• [REQUIRED WORK]
1. What does the marriage text give as the best estimate of the U.S. wedding industry's worth this year?
2. Please carry the marriage text on from the point where it stops, in the same voice.

• [EXCERPTED TEXT]
* * *

Made for Each Other

This week we kicked off a brand-new teaching series called, Married for Good. For the next five weeks we are going to be talking about marriage: what it is, how it works, and how to do it well. If you are married, have been married, might be married someday, or even don’t have it on your radar at all, there is going to be something for you in this series. Let’s start today, though, by clarifying just what exactly it is. Thanks for reading and sharing.

Made for Each Other

Weddings are big business…marriages, not so much. This is because everyone loves the idea of getting married. Well, that’s not completely true. The idea of marriage itself has fallen on somewhat hard times of late, but nonetheless, most everyone enjoys a love story that ends with exchanged, “I dos,” at an altar. And, true to form, people will spend enormous amounts of money on a wedding. I did a bit of digging, and the best estimate I could find held that the U.S. wedding industry is worth about $78 billion this year. As much money as we are willing to spend on getting married, however, most folks are not willing to spend quite as much money on staying married. Once we get across that particular line, we tend to treat it like we have arrived. We’ve crossed the finish line and now we can sit back, relax, and enjoy the fruits of our many labors. Of course, if you are someone who has experienced any part of a marriage journey, you know that this isn’t perhaps quite so true as our culture makes it out to be—as indeed as we would like for it to be. Marriage can be harder than it is often made to seem. 

Of course, part of the challenge nowadays is that the whole idea of marriage in our culture is in a state of chaotic transition. Most people today really don’t know what it is any longer beyond a committed relationship based on love and mutual affection. Even the idea that marriage is a relationship between two people is increasingly an open question in the minds of not a few folks. Many people wonder both with their words and their behavior why they should get married in the first place. The rates of folks living together instead of taking on all the baggage of marriage is higher than it has ever been. We watch a lot of Hallmark in our house. If you are also a regular Hallmark viewer, you will have perhaps noticed that fewer and fewer of their movies end with marriages—or at least proposals—relative to what used to be the norm. A decade ago, most of them ended with a ring. Now it’s 20-30% at most. 

In spite of all of this, though, most people still get married at some point in their lives. Now, not everyone does. Some people, in fact, are called by God to singleness. That’s a good and honorable path through life that no less than the apostle Paul himself encouraged believers to take with pride if it is indeed their calling. Those folks should be honored and celebrated a great deal more than we usually do. Yet still, that is the path of only a few. Because of that and because of the chaos our culture is facing on the question of marriage, it is something we need to be talking about as a church. So, for the next few weeks, we are going to be.

* * *

[Collected data entries]
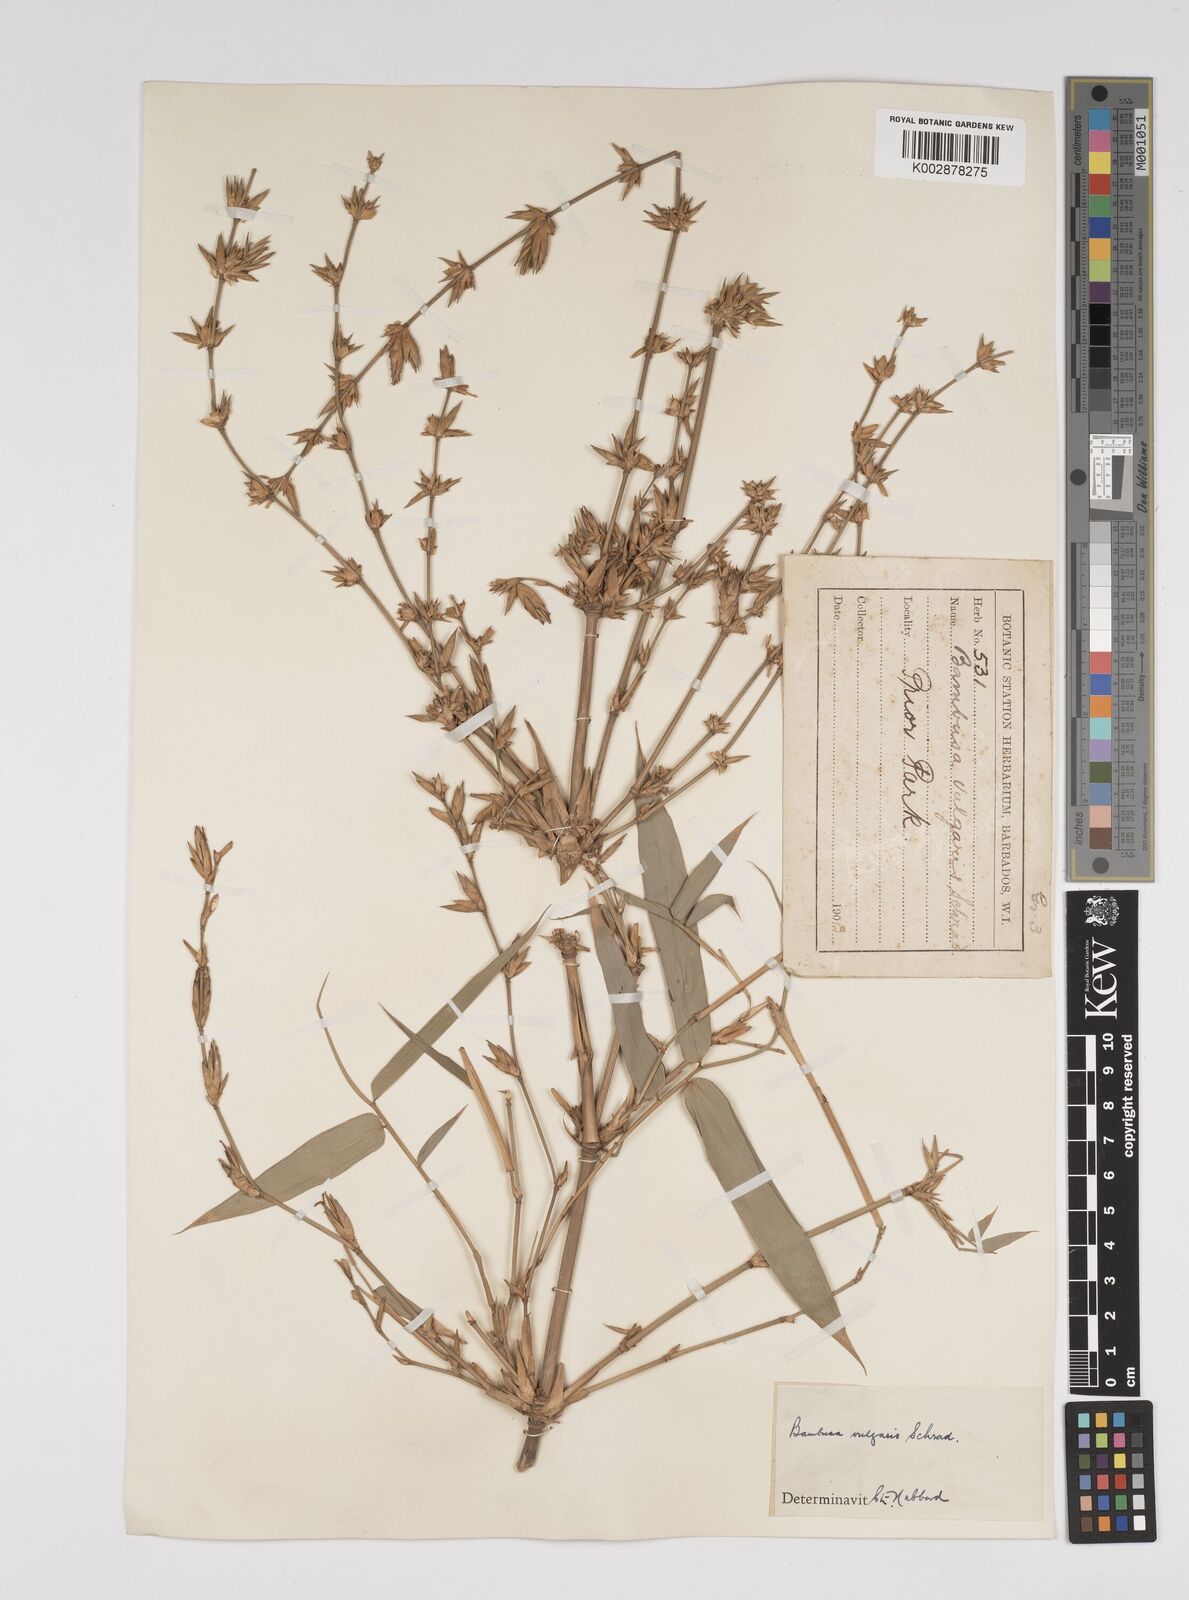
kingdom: Plantae
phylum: Tracheophyta
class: Liliopsida
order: Poales
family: Poaceae
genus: Bambusa
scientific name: Bambusa vulgaris
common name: Common bamboo
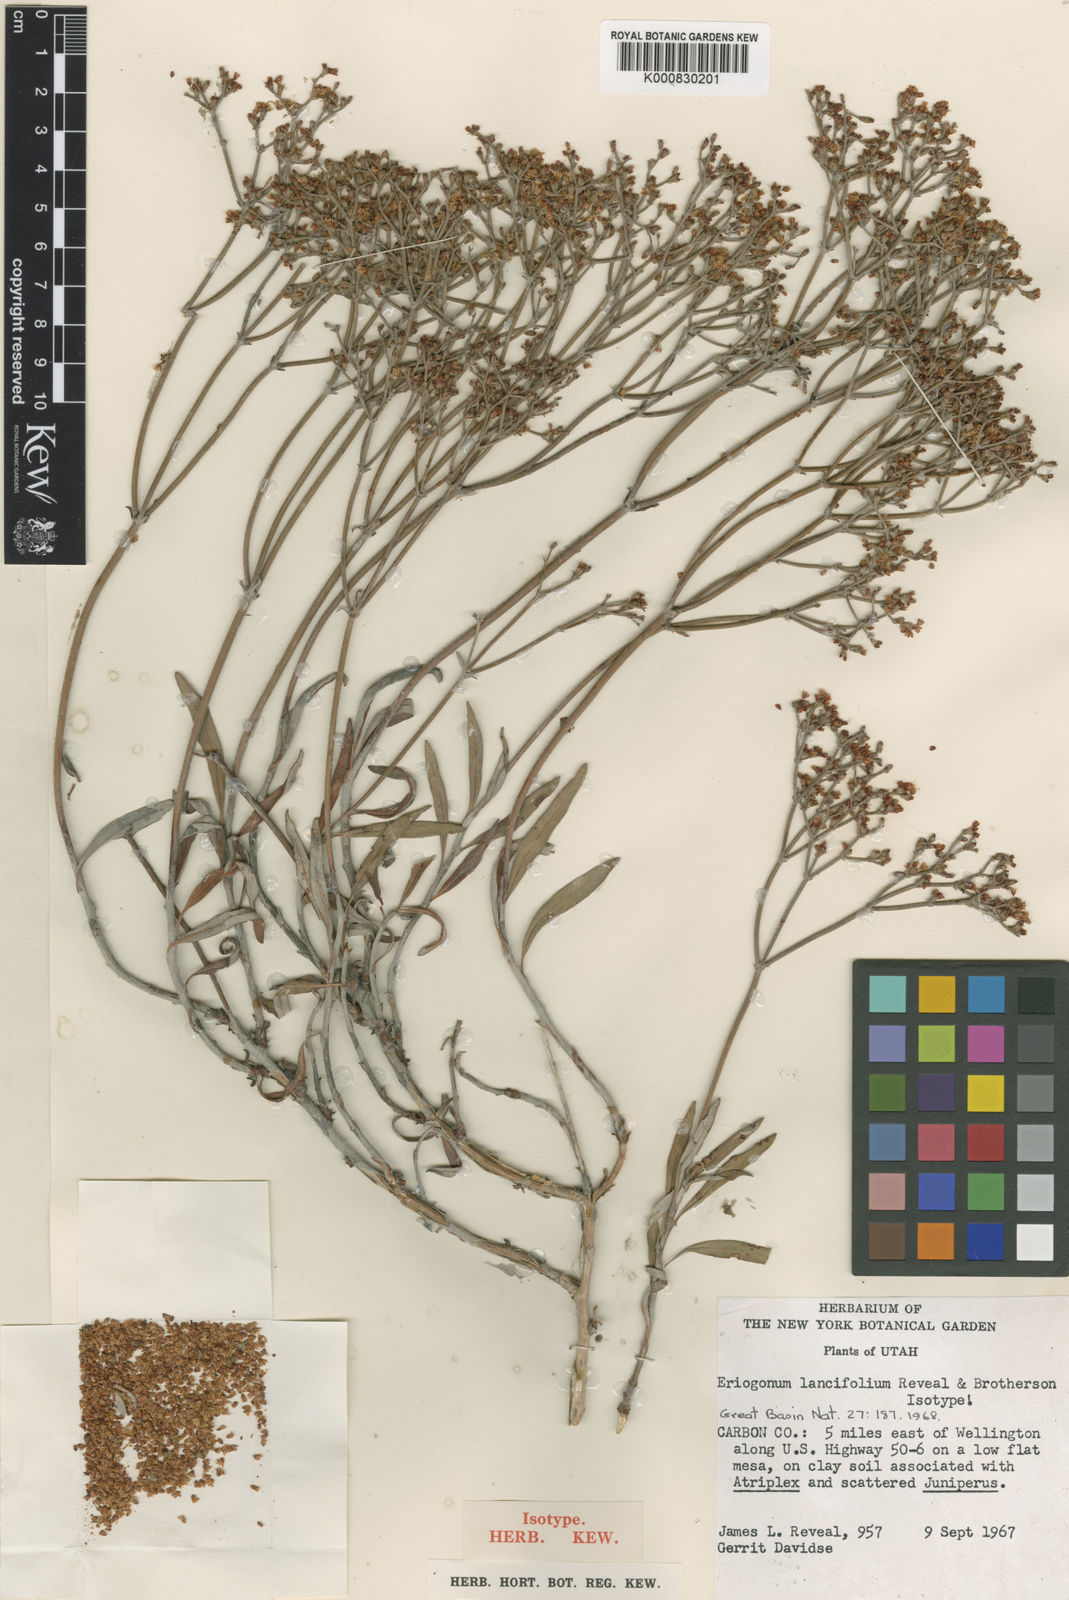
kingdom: Plantae
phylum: Tracheophyta
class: Magnoliopsida
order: Caryophyllales
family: Polygonaceae
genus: Eriogonum
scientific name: Eriogonum lancifolium
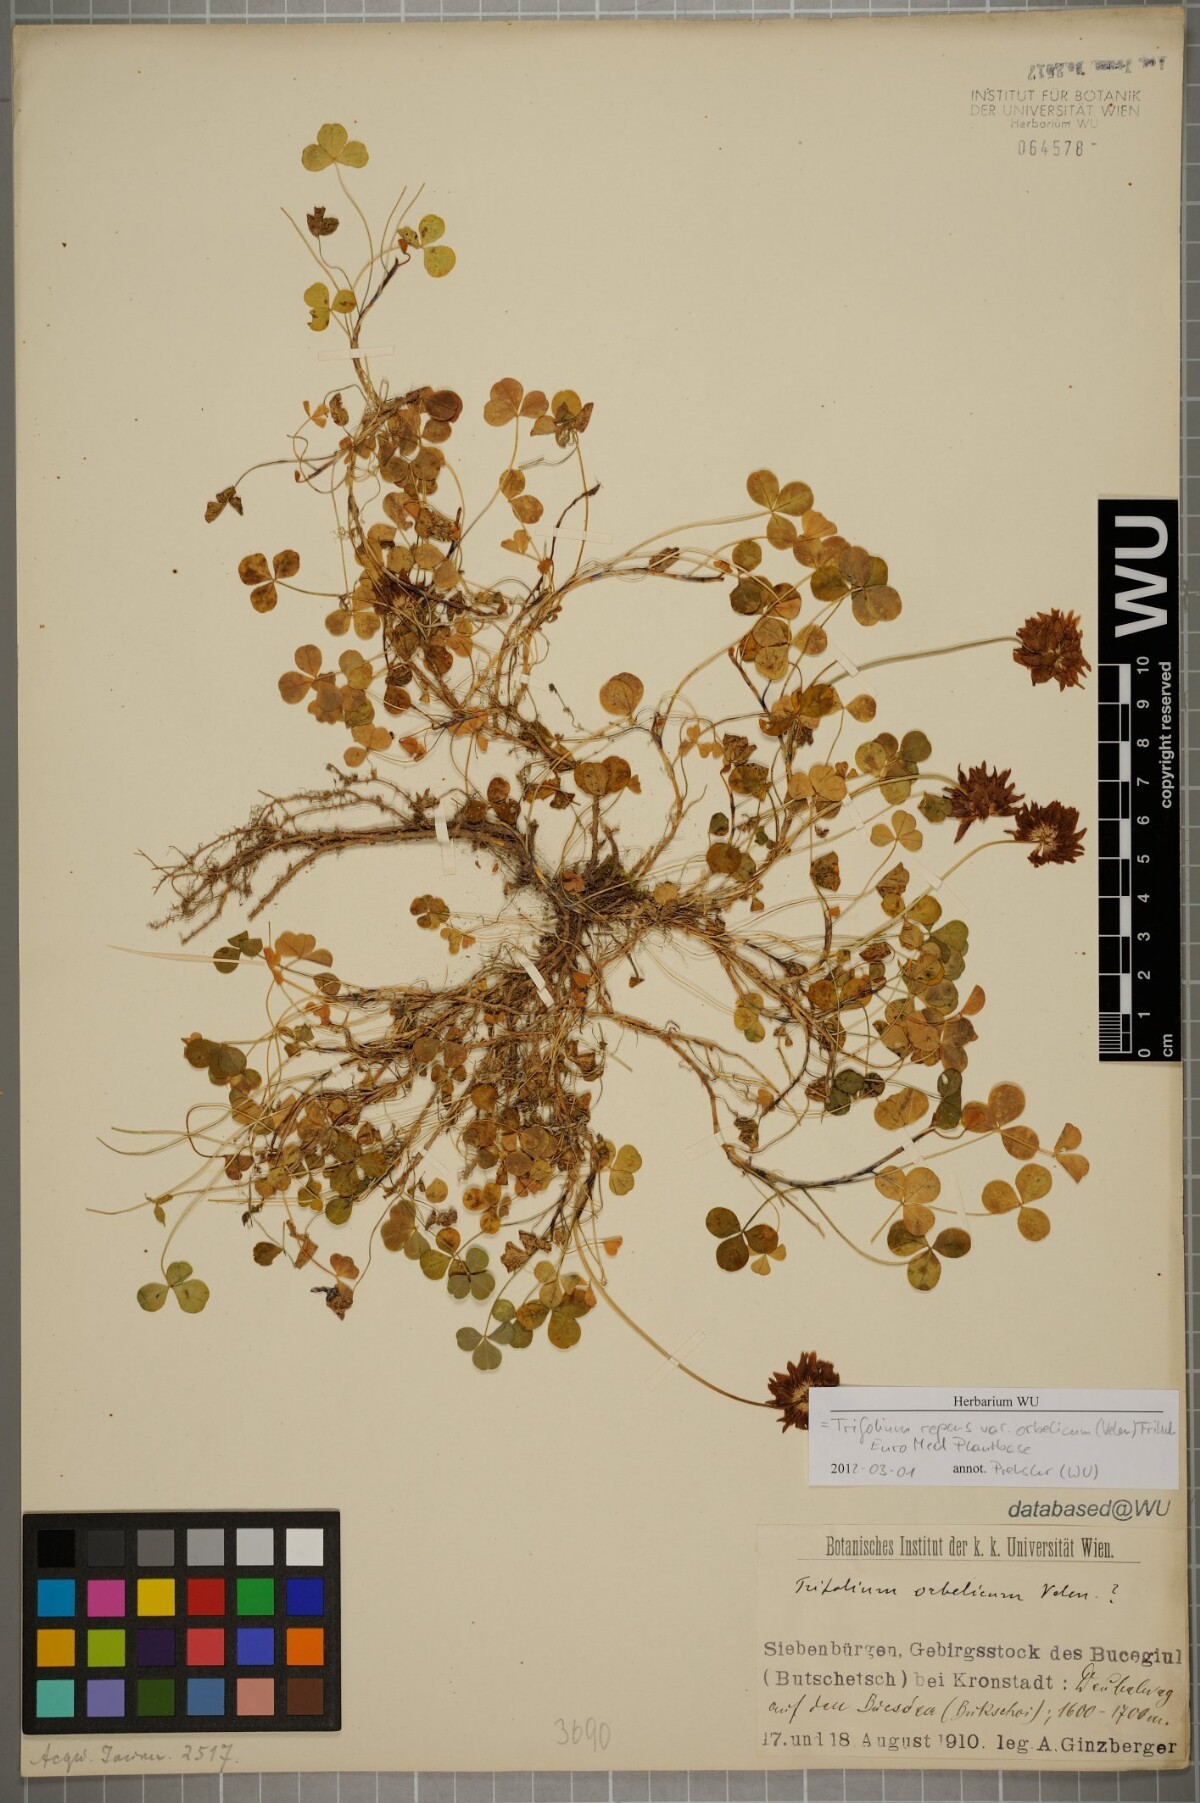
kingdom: Plantae
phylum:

* * *

• [RESPONSES TO THE EXERCISE]
1. About $78 billion.

2.
This morning we are kicking off a brand-new teaching series called, Married for Good. The truth is that marriage is the single most fundamental building block of any society. It always has been. And the reasons for this are easy to see. Societies are built on people. People come from parents. There has never been a child who wasn’t brought into this world without a mother and a father. And the healthiest, most well-adjusted children (that is, the ones who are likely to contribute the most positively to the society) come from a mother and father who are in a committed, loving, long-term relationship with one another. And in case you’re curious where that idea comes from, it’s not me. It’s not even the Scriptures. That’s just modern sociology. Of course there are many exceptions that rule—and on both sides of the question no less—but the very existence of exceptions proves the rule. 

There’s more here, though. If you survey the Scriptures on the matter, you’ll find there is a lot to say about marriage. Some of it is explicit. Some of it is more implicit. Some of it we learn by good examples. A whole lot of it we learn from bad examples. As a case in point on this last idea, there is not a single positive example of what marriage should look like in the Scriptures. Generally speaking, if you want to get marriage right, just read the Bible and do the opposite of what every single married person you come across did. 

And yet, God invented marriage. He intended it to be a gift for us. He intended it to be a means by which we might come to better understand who He is and the relationship He longs to have with us. Because of all of this and more, we need to do everything we can to make sure we are getting it right. Over the next few weeks leading up to the Thanksgiving holiday, I am not going to tell you everything you need to know in order to get it right. But together, we are going to examine a few key ideas found in the writings of Moses, Paul, and Peter, and which point us toward some really basic things. If we can get these few things down, a whole lot of the rest of the challenges we might face won’t be quite so challenging as they were before.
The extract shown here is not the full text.